Soon after the war ended, the civilian population of Middle Village had grown to the extent that residents sought public transportation. The North Second Street and Middle Village Railroad was launched, and steel rails were laid down the avenue from the Grand Street ferry landing in Williamsburg to the intersection of the turnpike and Dry Harbor Road (present-day 80th Street).
Horses were employed to pull small cars, each of which weighed about two tons by themselves, that carried between 24 and 30 passengers at a time.
The Brick Tavern remained in operation through February 1868, when it was sold to Middle Village resident John Schneider, who then renamed it the Middle Village hotel. Schneider would also go on to become first superintendent of the nearby St. John Cemetery; he would pass the reins of management of the hotel to his son-in-law Andrew Seiz.
In 1885, the Jamaica-Wiliamsburgh Turnpike — no longer a toll road — was renamed Metropolitan Avenue in Queens County. Thirteen years later, in 1898, Queens was incorporated into New York City.
The horse-drawn trains carrying passengers on Metropolitan Avenue were eventually replaced in 1916, when the city granted the Brooklyn Rapid Transit company permission to run electric trolley cars from the corner of Fresh Pond Road and Palmetto Street in Ridgewood, then along Metropolitan Avenue to Jamaica Avenue.

Given problem A
In the Middle Village history passage, copy the wording from "Soon after the" to "(present-day 80th Street).".
Given problem B
Translate this sentence from the Middle Village history passage into Spanish: "Horses were employed to pull small cars, each of which weighed about two tons by themselves, that carried between 24 and 30 passengers at a time."
The material after this text comes from a separate source.

Data shown
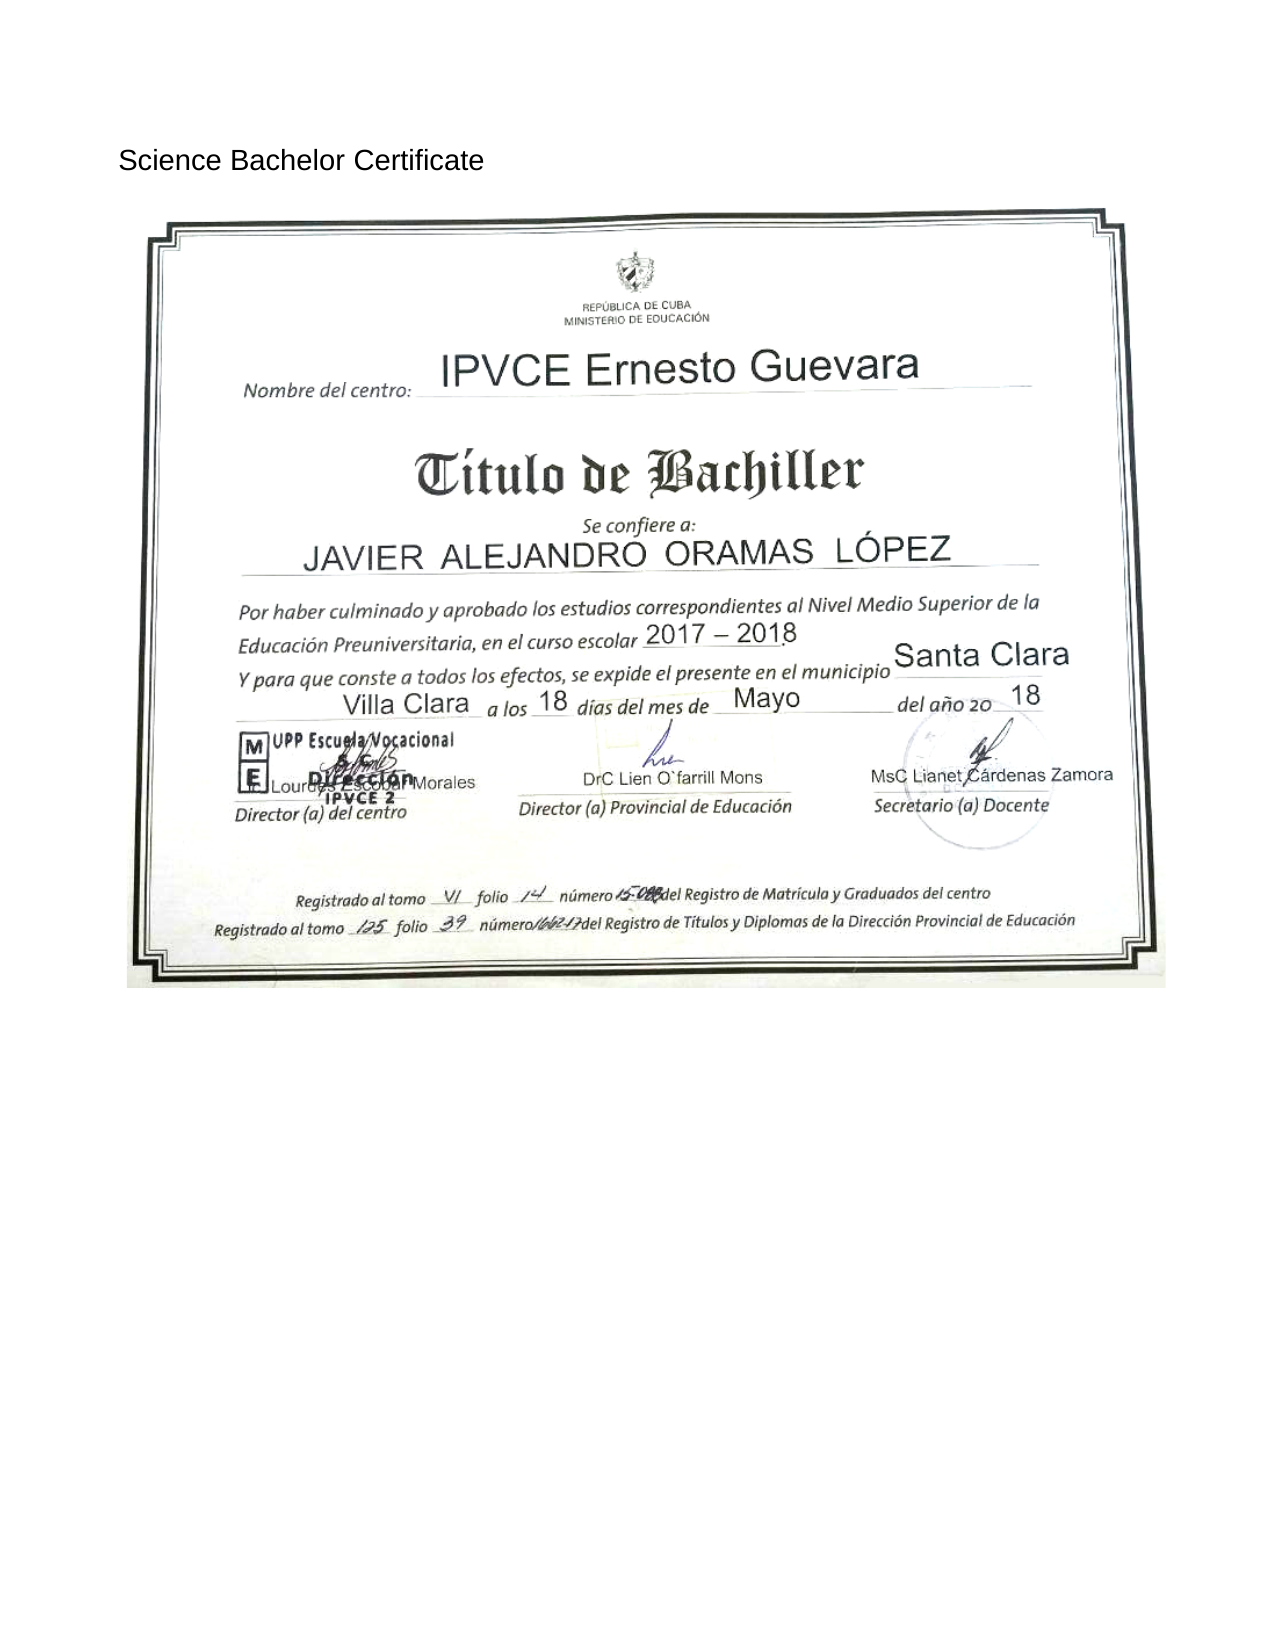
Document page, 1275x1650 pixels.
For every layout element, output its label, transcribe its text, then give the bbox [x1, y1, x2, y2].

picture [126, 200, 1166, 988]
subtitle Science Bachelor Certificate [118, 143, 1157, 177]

Complete output A
Soon after the war ended, the civilian population of Middle Village had grown to the extent that residents sought public transportation. The North Second Street and Middle Village Railroad was launched, and steel rails were laid down the avenue from the Grand Street ferry landing in Williamsburg to the intersection of the turnpike and Dry Harbor Road (present-day 80th Street).

Complete output B
Se empleaban caballos para tirar de pequeños vagones, cada uno de los cuales pesaba por sí solo unas dos toneladas, que transportaban entre 24 y 30 pasajeros a la vez.